Systematische Theologie: Ethik

Autor/Hrsg.:

Scheule, Rupert M. [Hrsg.]

Titel/Untertitel:

Ethik der Entscheidung. Entscheidungshilfen im interdisziplinären Diskurs.

Verlag:

Regensburg: Pustet 2009. 206 S. gr.8°. Kart. EUR 29,90. ISBN 978-3-7917-2215-3.

Rezensent:

Elisabeth Gräb-Schmidt

Alle Beiträge des Buches stehen unter der Leitperspektive des Entscheidungsbegriffs der »rational choice theory« (Wertentscheidungstheorie = WE-Theorie), die sich in der Mikroökonomie, aber auch in den Sozialwissenschaften neben der Systemtheorie als einflussreiches Paradigma etabliert hat. Die WE-Theorie fußt auf evolutionstheoretischen und ökonomischen Überlegungen, die eine nachmetaphysische rationale Fundierung der Ethik ermöglichen sollen.
Das Verdienst dieses Buches ist es, sich ernsthaft mit den in den Sozial- und Wirtschaftswissenschaften gängigen Ethikmodellen auseinanderzusetzen und hilfreiche Aspekte aufzunehmen, ohne dabei in den Verabschiedungsgestus der Begründungs- oder Verbindlichkeitsfragen abzugleiten. Denn dass die Ethik mit nicht rational auflösbaren Verbindlichkeits- und Geltungsfragen steht oder fällt, ist (un-)ausgesprochenes Credo der Autoren der Beiträge in diesem Band (vgl. für den soziologischen Teil I.: Rupert M. Scheule, Thomas S. Hausmanninger, Markus Vogt; für den philosophischen Teil II: Jörg Lauster, Peter Roth; für den theologischen Teil III: Johannes Schaber, Klaus Arntz, Rupert M. Scheule, Wolfgang Palaver, Johann E. Hafner). Insofern leistet die detaillierte Analyse und Einführung der WE-Theorie zu Beginn sowie der durchgängige Bezug der Autoren zu dieser Theorie einen wichtigen und unverzichtbaren Beitrag für eine theologische und philosophische Ethikpräzision im interdisziplinären Diskurs.

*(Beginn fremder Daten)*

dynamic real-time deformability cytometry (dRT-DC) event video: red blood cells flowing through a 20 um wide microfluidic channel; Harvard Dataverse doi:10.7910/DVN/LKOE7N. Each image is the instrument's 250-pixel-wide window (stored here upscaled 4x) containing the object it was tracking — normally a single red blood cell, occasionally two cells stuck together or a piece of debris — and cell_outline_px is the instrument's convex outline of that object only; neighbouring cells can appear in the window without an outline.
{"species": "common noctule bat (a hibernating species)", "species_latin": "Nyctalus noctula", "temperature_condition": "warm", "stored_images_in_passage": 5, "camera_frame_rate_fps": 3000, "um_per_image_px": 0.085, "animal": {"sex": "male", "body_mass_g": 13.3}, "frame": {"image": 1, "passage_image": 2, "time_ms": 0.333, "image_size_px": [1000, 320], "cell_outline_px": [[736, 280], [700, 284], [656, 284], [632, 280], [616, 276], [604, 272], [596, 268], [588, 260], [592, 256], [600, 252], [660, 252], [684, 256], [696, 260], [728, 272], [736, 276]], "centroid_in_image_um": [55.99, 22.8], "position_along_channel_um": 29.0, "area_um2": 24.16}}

Denn: »Obwohl dieser Rationalitätsbegriff [der Werterwartungstheorie] häufig auf die effiziente Beziehung zwischen Mitteln und Zielen reduziert wird, lässt sich in ihm immer auch der Anspruch des Wohlbegründeten nachweisen. … Dies gilt aber nicht für den neuerdings so gepriesenen Intuitionismus der Entscheidung, er zeigt sich in seiner Verweigerung einer durchgängigen Versprachlichung begründungsresistent und ideologieverdächtig … [demgegenüber] bietet die WE-Theorie ein vielseitiges und leistungsstarkes Instrumentarium.« (24) Hier wird man aber wohl die Kritik an einer rein auf Rationalität rückführbaren Entscheidung seitens des Intuitionismus berücksichtigen müssen, ebenso wie das positive Gewicht, das dieser auf die Güte von auch irrationalen Entscheidungen legt.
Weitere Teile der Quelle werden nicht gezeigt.